1. Field of the Invention
This invention relates to apparatus and methods for winding strips of filament reinforced thermoplastic onto rotating objects in order to produce wound structures. More particularly, the invention relates to apparatus and methods for simultaneously winding a plurality of filament reinforced thermoplastic strips onto a rotating object, such as a mandrel.
2. Description of the Prior Art
Fiber or filament reinforced polymers, including thermosets and thermoplastics, are known for their high strength, light weight, corrosion resistance, and ease of fabrication compared to the wood or metal structures which they commonly replace. Because of these qualities, the filament reinforced thermoset and thermoplastic structures are in increasing demand by many industries, particularly the aerospace industry.
The winding of a strip of polymer, plastic, rubber, and other materials to make cylindrical articles is well known. Particularly such use of thermoset polymer composites, including polyester, vinylester, and epoxies, is well known. Pipe, hose, and storage tanks, particularly underground storage tanks, are articles commonly made by such winding. It is also known to construct such cylindrical structures by winding a filament reinforced thermoplastic strip in multiple layers upon a rotating form or mandrel. This is commonly known as filament winding and the apparatus is commonly called a filament winding machine. One type of filament winding apparatus and method, as well as typical materials used therewith, is described in U.S. Pat. No. 4,078,957, issued to Bradt, which is incorporated herein by reference thereto.
Normally, the strip is moved laterally with respect to the longitudinal axis of the mandrel as the mandrel rotates in order to evenly distribute the strips in a layer along the length of the mandrel. The strips are normally helically wound on the mandrel with adjacent layers wound in opposing or crossed helixes. It is usually desired to distribute the strips in contiguous juxtaposition, i.e., in side to side contact, in order to form a continuous structure.
The filament reinforced thermoplastic strip may be produced immediately prior to being wound on the mandrel by a well known process, such as the wet impregnation process. In the wet impregnation process, a plurality of fibers or filaments are pulled from a creel and through a resin bath for impregnation of the filaments with the resin. The resin impregnated filaments, commonly referred to as "prepreg feed material" are pulled through a heated forming zone to form the filament reinforced thermoplastic strip to be wound about the mandrel.
More typically, the filament reinforced thermoplastic strip is purchased or provided to the filament winding apparatus ready-made. Such ready-made filament reinforced thermoplastic strips are commonly known as preimpregnated strips, prepregs, tow pregs, pregs, and other similar names.
Filament reinforced thermoplastic strips may be wound to create structures of various sizes and shapes. In many such structures, the width of the strip may need to be closely controlled in order to produce the desired shape of wound structure in an acceptable quality. For example, in a wound structure of large size, it may be desirable to use wide strips in order to speed the winding process. It is common to need a width of strip which is not readily available in a single premanufactured "prepreg" strip. In such a situation, it would be of great advantage to be able to simultaneously wind multiple strips which in combination add to the desired overall strip width.

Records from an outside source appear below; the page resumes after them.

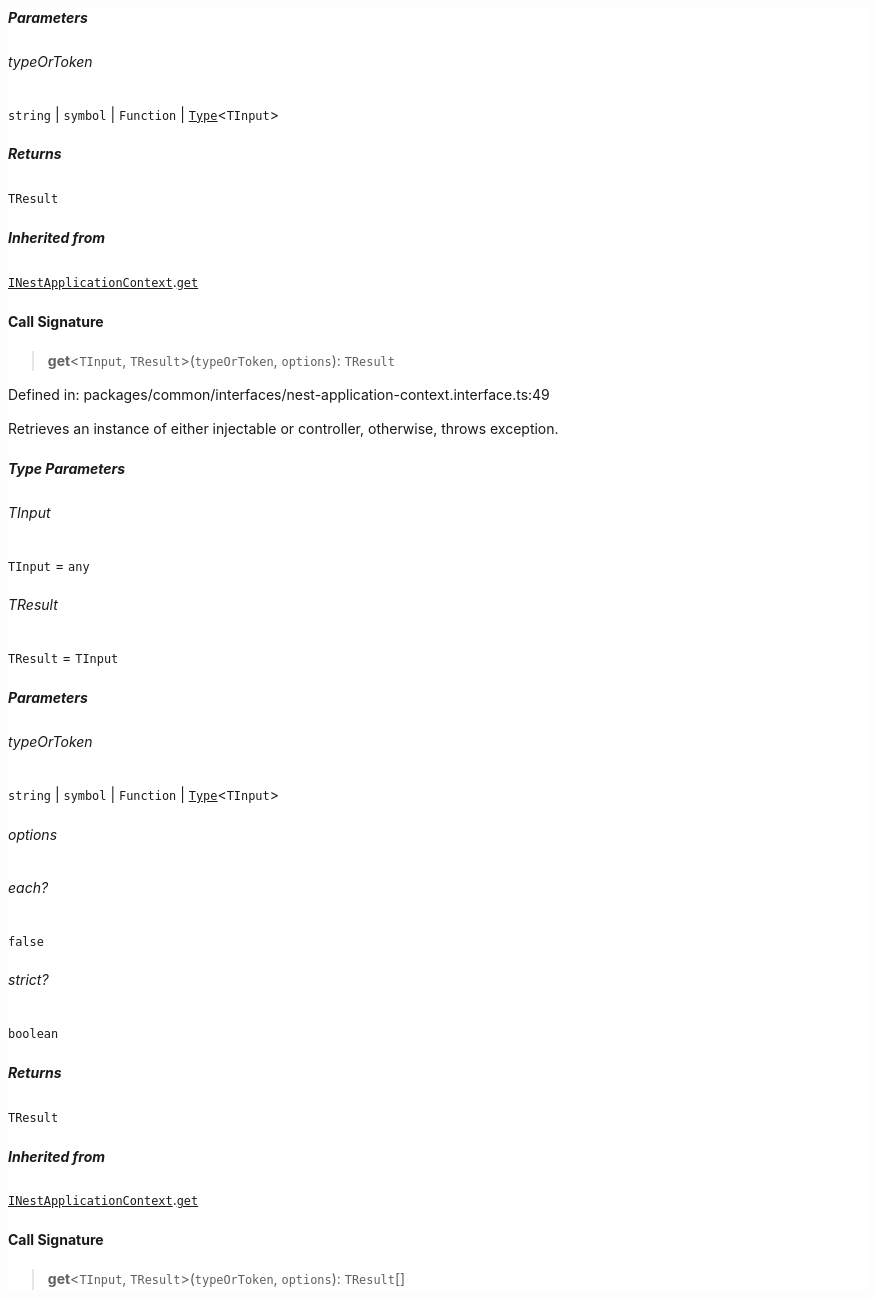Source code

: ##### Parameters

###### typeOrToken

`string` | `symbol` | `Function` | [`Type`](Type.md)\<`TInput`\>

##### Returns

`TResult`

##### Inherited from

[`INestApplicationContext`](INestApplicationContext.md).[`get`](INestApplicationContext.md#get)

#### Call Signature

> **get**\<`TInput`, `TResult`\>(`typeOrToken`, `options`): `TResult`

Defined in: packages/common/interfaces/nest-application-context.interface.ts:49

Retrieves an instance of either injectable or controller, otherwise, throws exception.

##### Type Parameters

###### TInput

`TInput` = `any`

###### TResult

`TResult` = `TInput`

##### Parameters

###### typeOrToken

`string` | `symbol` | `Function` | [`Type`](Type.md)\<`TInput`\>

###### options

###### each?

`false`

###### strict?

`boolean`

##### Returns

`TResult`

##### Inherited from

[`INestApplicationContext`](INestApplicationContext.md).[`get`](INestApplicationContext.md#get)

#### Call Signature

> **get**\<`TInput`, `TResult`\>(`typeOrToken`, `options`): `TResult`[]
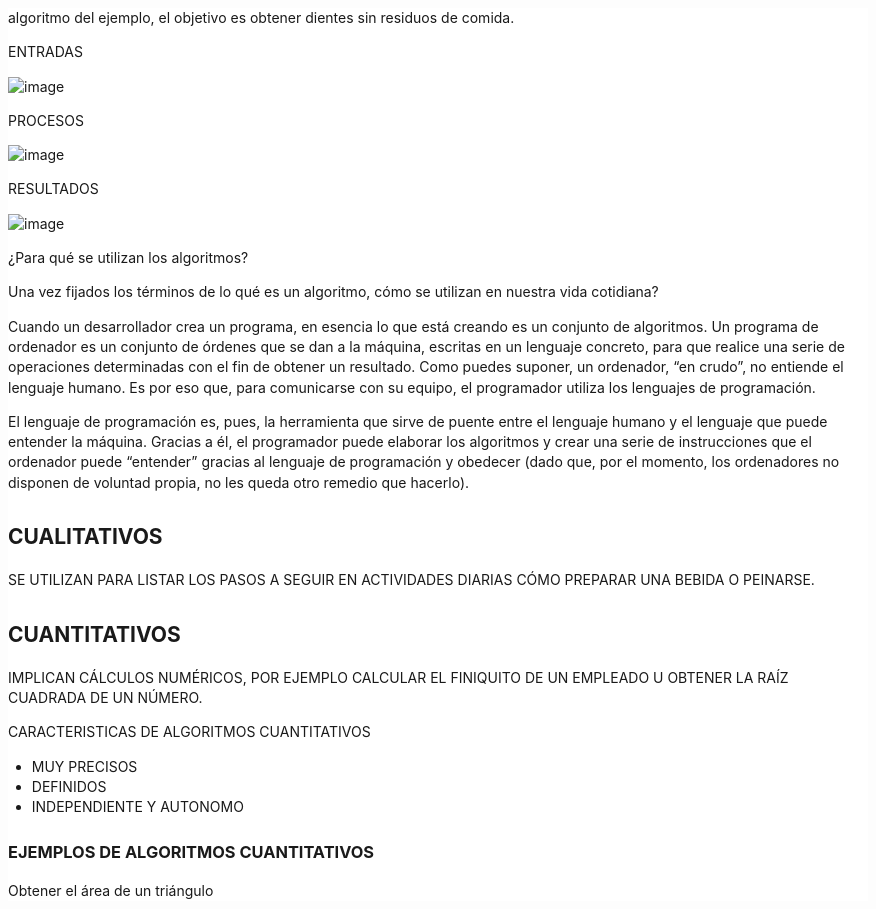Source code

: algoritmo del ejemplo, el objetivo es obtener dientes sin residuos de
comida.

ENTRADAS

![image](https://user-images.githubusercontent.com/91554777/184996939-1509a49a-7998-4179-86d0-c554b4c80a3a.png)

PROCESOS

![image](https://user-images.githubusercontent.com/91554777/184996969-73cd1b78-2cfc-45af-bf9d-4b9d002ca4f5.png)

RESULTADOS

![image](https://user-images.githubusercontent.com/91554777/184996997-cf2e8b71-e7f6-4666-a886-c7f5783debe5.png)

¿Para qué se utilizan los algoritmos?

Una vez fijados los términos de lo qué es un algoritmo, cómo se utilizan en nuestra vida cotidiana?

Cuando un desarrollador crea un programa, en esencia lo que está creando es un conjunto de algoritmos. Un programa de ordenador es un conjunto de órdenes que se dan a la máquina, escritas en un lenguaje concreto, para que realice una serie de operaciones determinadas con el fin de obtener un resultado.
Como puedes suponer, un ordenador, “en crudo”, no entiende el lenguaje humano. Es por eso que, para comunicarse con su equipo, el programador utiliza los lenguajes de programación.

El lenguaje de programación es, pues, la herramienta que sirve de puente entre el lenguaje humano y el lenguaje que puede entender la máquina. Gracias a él, el programador puede elaborar los algoritmos y crear una serie de instrucciones que el ordenador puede “entender” gracias al lenguaje de programación y obedecer (dado que, por el momento, los ordenadores no disponen de voluntad propia, no les queda otro remedio que hacerlo).



## CUALITATIVOS
SE UTILIZAN PARA LISTAR LOS PASOS A SEGUIR EN
ACTIVIDADES DIARIAS CÓMO PREPARAR UNA BEBIDA O
PEINARSE.




## CUANTITATIVOS
IMPLICAN CÁLCULOS NUMÉRICOS, POR EJEMPLO CALCULAR
EL FINIQUITO DE UN EMPLEADO U OBTENER LA RAÍZ
CUADRADA DE UN NÚMERO.

CARACTERISTICAS DE ALGORITMOS CUANTITATIVOS

* MUY PRECISOS
* DEFINIDOS
* INDEPENDIENTE Y AUTONOMO

### EJEMPLOS DE ALGORITMOS CUANTITATIVOS

Obtener el área de un triángulo

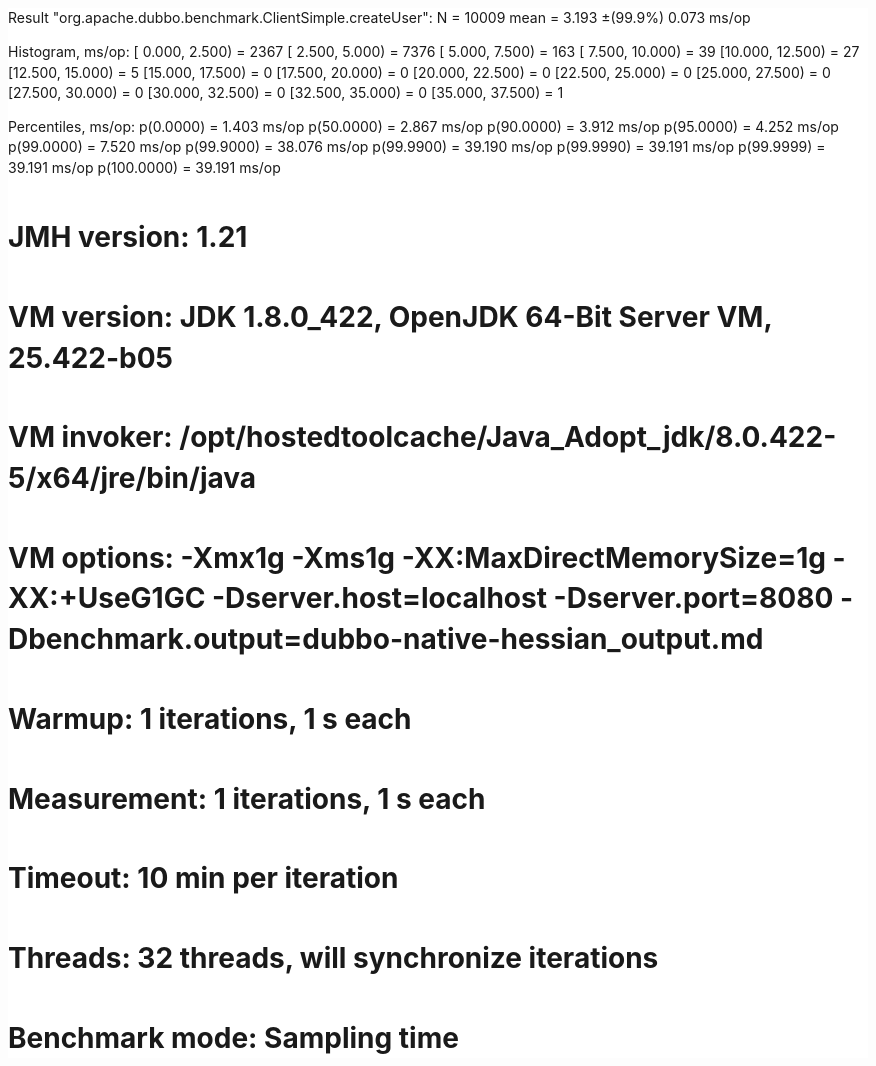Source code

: 

Result "org.apache.dubbo.benchmark.ClientSimple.createUser":
  N = 10009
  mean =      3.193 ±(99.9%) 0.073 ms/op

  Histogram, ms/op:
    [ 0.000,  2.500) = 2367 
    [ 2.500,  5.000) = 7376 
    [ 5.000,  7.500) = 163 
    [ 7.500, 10.000) = 39 
    [10.000, 12.500) = 27 
    [12.500, 15.000) = 5 
    [15.000, 17.500) = 0 
    [17.500, 20.000) = 0 
    [20.000, 22.500) = 0 
    [22.500, 25.000) = 0 
    [25.000, 27.500) = 0 
    [27.500, 30.000) = 0 
    [30.000, 32.500) = 0 
    [32.500, 35.000) = 0 
    [35.000, 37.500) = 1 

  Percentiles, ms/op:
      p(0.0000) =      1.403 ms/op
     p(50.0000) =      2.867 ms/op
     p(90.0000) =      3.912 ms/op
     p(95.0000) =      4.252 ms/op
     p(99.0000) =      7.520 ms/op
     p(99.9000) =     38.076 ms/op
     p(99.9900) =     39.190 ms/op
     p(99.9990) =     39.191 ms/op
     p(99.9999) =     39.191 ms/op
    p(100.0000) =     39.191 ms/op


# JMH version: 1.21
# VM version: JDK 1.8.0_422, OpenJDK 64-Bit Server VM, 25.422-b05
# VM invoker: /opt/hostedtoolcache/Java_Adopt_jdk/8.0.422-5/x64/jre/bin/java
# VM options: -Xmx1g -Xms1g -XX:MaxDirectMemorySize=1g -XX:+UseG1GC -Dserver.host=localhost -Dserver.port=8080 -Dbenchmark.output=dubbo-native-hessian_output.md
# Warmup: 1 iterations, 1 s each
# Measurement: 1 iterations, 1 s each
# Timeout: 10 min per iteration
# Threads: 32 threads, will synchronize iterations
# Benchmark mode: Sampling time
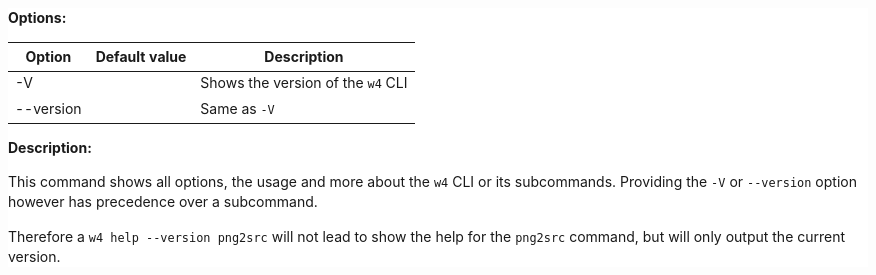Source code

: **Options:**

| Option    | Default value | Description                       |
| --------- | ------------- | --------------------------------- |
| -V        |               | Shows the version of the `w4` CLI |
| --version |               | Same as `-V`                      |

**Description:**

This command shows all options, the usage and more about the `w4` CLI or its subcommands.
Providing the `-V` or `--version` option however has precedence over a subcommand.

Therefore a `w4 help --version png2src` will not lead to show the help for the `png2src` command, but will only output the current version.
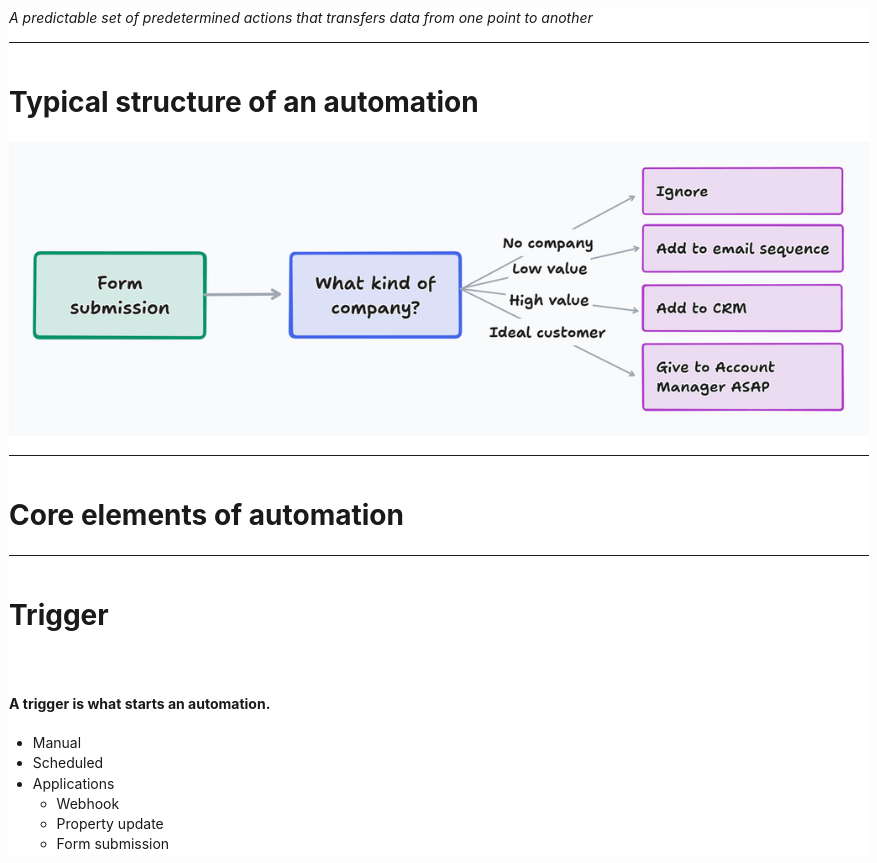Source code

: <cite>A predictable set of predetermined actions that transfers data from one point to another</cite>

---



# Typical structure of an automation

![bg w:1200px](./img/typical-automation.png)

---




# Core elements of automation

---



# Trigger

<br>
<span class="fs120">

#### A trigger is what starts an automation.

- Manual
- Scheduled
- Applications
  - Webhook
  - Property update
  - Form submission
</span>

It is also common to have a single cylindrical shape which has areas of various diameters, continuously increasing or decreasing diameters, etc. In such structures, because of the helical pattern of the strip, one side of the strip must cover more wound structure surface area, i.e., the side of the strip which is being applied to the area of wound structure having larger diameter must cover more structure. If one strip of desired width is used, wrinkling or strip damage may occur because of the change in mandrel, or wound structure, diameter and tension across the width of the strip. In such a situation, it would be of great advantage to use simultaneously applied multiple strips which are free to travel at differing speeds and distances in order to accommodate the changing diameter of the mandrel.
However, the industry has met with limited success in simultaneously winding multiple plastic strips. A major problem encountered when constructing filament reinforced thermoplastic structures by simultaneously winding a plurality of strips upon a rotating mandrel, is that the strips separate and create gaps or voids in the layer of the structure being created. This problem is worse if the mandrel is large, e.g., greater than four inches in diameter, or if the combined width of the simultaneously applied strips is relatively narrow, because the lateral motion of the simultaneously applied strips with respect to the longitudinal axis of the mandrel is slow. (Normally, the mandrel and strip supply means are adjusted so that the strip advances along the longitudinal axis of the mandrel with each rotation of the mandrel.) This slow lateral motion increases the tendency of the simultaneously applied strips to separate and create gaps or voids in the layer of the structure being wound. These gaps or voids also weaken the structure and create a need to either increase the number of layers or otherwise compensate for such gaps and voids.
The present invention is directed to apparatus and methods which prevent the separation of filament reinforced thermoplastic strips which are simultaneously applied to a rotating mandrel or similar object.